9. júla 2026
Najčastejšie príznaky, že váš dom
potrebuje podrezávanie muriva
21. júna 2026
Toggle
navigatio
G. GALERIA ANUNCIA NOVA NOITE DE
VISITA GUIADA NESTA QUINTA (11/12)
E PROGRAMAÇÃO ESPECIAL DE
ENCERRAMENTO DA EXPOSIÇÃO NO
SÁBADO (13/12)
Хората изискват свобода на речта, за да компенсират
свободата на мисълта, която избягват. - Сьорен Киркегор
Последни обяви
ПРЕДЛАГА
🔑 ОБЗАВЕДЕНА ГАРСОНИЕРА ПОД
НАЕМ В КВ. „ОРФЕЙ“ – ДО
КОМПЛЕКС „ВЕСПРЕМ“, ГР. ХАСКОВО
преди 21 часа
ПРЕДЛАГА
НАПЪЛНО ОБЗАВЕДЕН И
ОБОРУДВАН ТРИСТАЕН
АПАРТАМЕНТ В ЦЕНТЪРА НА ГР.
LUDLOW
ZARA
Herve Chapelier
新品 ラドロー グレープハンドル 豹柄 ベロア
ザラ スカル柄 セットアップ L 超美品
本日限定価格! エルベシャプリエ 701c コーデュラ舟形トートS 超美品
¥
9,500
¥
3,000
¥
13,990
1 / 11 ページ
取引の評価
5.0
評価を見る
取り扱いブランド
+++
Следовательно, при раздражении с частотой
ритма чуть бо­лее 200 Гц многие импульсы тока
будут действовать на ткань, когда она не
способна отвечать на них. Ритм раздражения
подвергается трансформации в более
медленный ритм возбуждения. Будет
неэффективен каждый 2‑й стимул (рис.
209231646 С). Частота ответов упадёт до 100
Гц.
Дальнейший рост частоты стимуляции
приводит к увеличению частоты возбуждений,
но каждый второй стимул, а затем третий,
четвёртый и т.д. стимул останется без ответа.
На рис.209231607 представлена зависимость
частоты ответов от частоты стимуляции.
+++
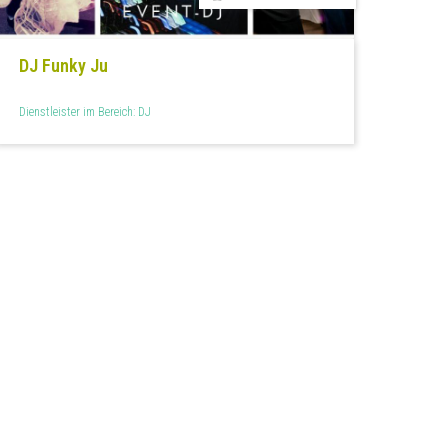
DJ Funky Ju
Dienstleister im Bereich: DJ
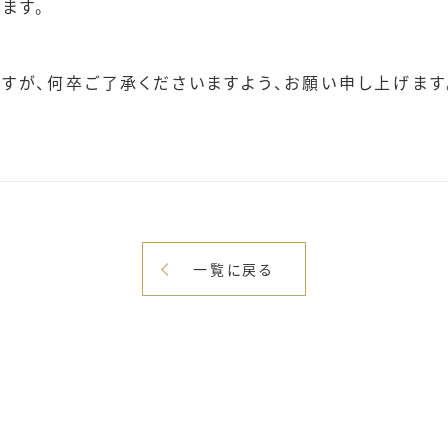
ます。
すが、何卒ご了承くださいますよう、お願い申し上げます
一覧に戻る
+++
◆ What you should do ◆
Where a line above contains the string "частоты", copy that line.

◆ Answer to the problem ◆
Дальнейший рост частоты стимуляции
приводит к увеличению частоты возбуждений,
частоты ответов от частоты стимуляции.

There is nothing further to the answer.